Gold's Bounce: Expected, Overdue And Reversible

| About: SPDR Gold (GLD)

Summary

Gold's price increase was expected and overdue.

At this point, indications are that it does not mark a change in trend.

Lower rates and their effect on the dollar are responsible for gold's bounce, and unless the bias for higher rates changes, gold will reverse and give back its gains.

Note: Friday morning's job numbers have the potential to reverse the recent rate drop. If numbers are considered good by the market, then rates will rise and gold will continue its downward march. On the other hand, if the market smells weakness in the job numbers, rates will drop further and gold will test the $1200 zone.

Gold's bounce in price was expected and overdue. At this point, even though many students of gold's behavior have declared a bottom, we maintain that this is a normal correction in what has been a breathless descent. The chart below, shows the over-sold technical nature of gold last week (pink ovals), and the correction that has occurred this week.

Notice how major turning points are characterized by multiple tests of the price level before breaking out in either direction (red rectangles). The current price change did not repeatedly test the low. In addition, the stochastics are back up to the October level (blue vertical lines), and the RSI and MACD have both met their respective trend lines and are likely to turn down once more. Unless gold breaks through the $1200-$1210 resistance, we will continue to view this bounce as corrective in nature.

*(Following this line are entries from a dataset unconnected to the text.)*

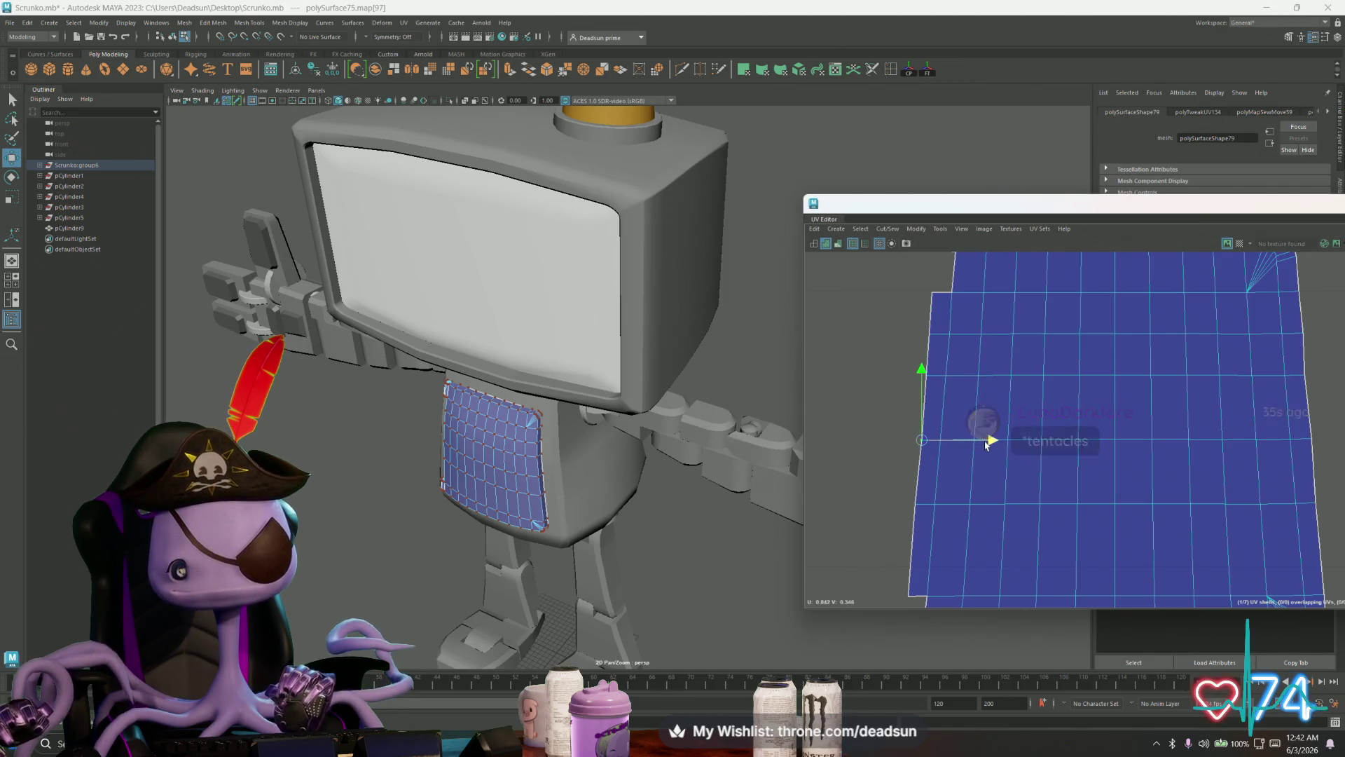
scroll(944, 506, "down", 1)
scroll(945, 505, "down", 5)
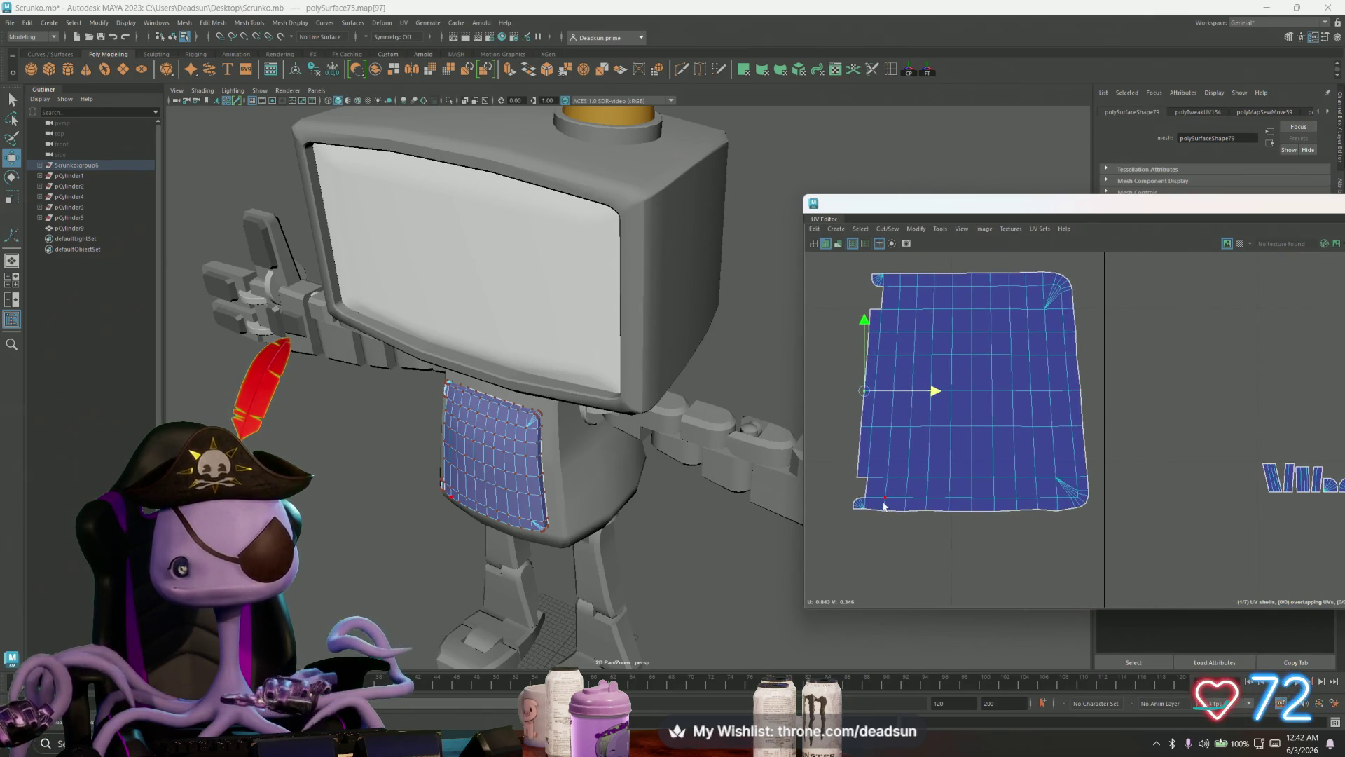
left_click_drag(1002, 535, 1066, 549)
key("r")
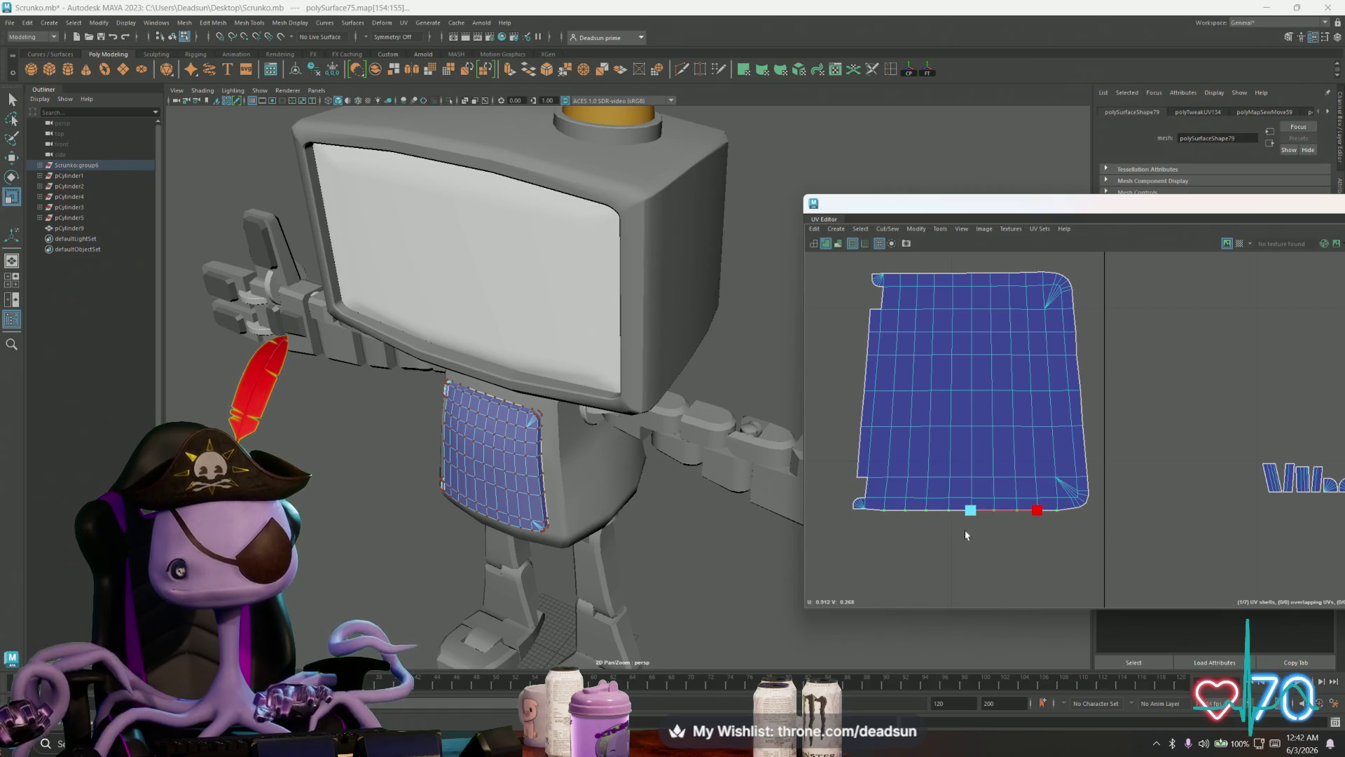
middle_click_drag(996, 531, 955, 534, "alt")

Lower rates and, therefore, a lower dollar, is what has driven gold's price increase (chart below). A check-back in rates is reasonable, considering their rapid rise over the last two months. It does not signal a change to the upward bias of rates (and the dollar) at this point.

The strong correlation between the USD/JPY and gold is still not signaling a change in direction for gold. The chart below (vertical lines) compares today's trading to that of Q1 of 2013 and Q3 of 2014. After both times, the USD/JPY ratio increased and gold decreased. This pattern still holds and we expect gold to continue its descent.

Finally, the big picture should remind us of the similarity of today's market with that of 1999-2000 (pink rectangles in chart below). The wider trend is not affected by gold's recent bounce, although further price appreciation could start to change the picture.

In conclusion, gold's recent appreciation in price has not changed the overall upward bias of rates and the dollar and, therefore, gold is likely to resume its downward move.

Disclosure: I/we have no positions in any stocks mentioned, and no plans to initiate any positions within the next 72 hours.

I wrote this article myself, and it expresses my own opinions. I am not receiving compensation for it (other than from Seeking Alpha). I have no business relationship with any company whose stock is mentioned in this article.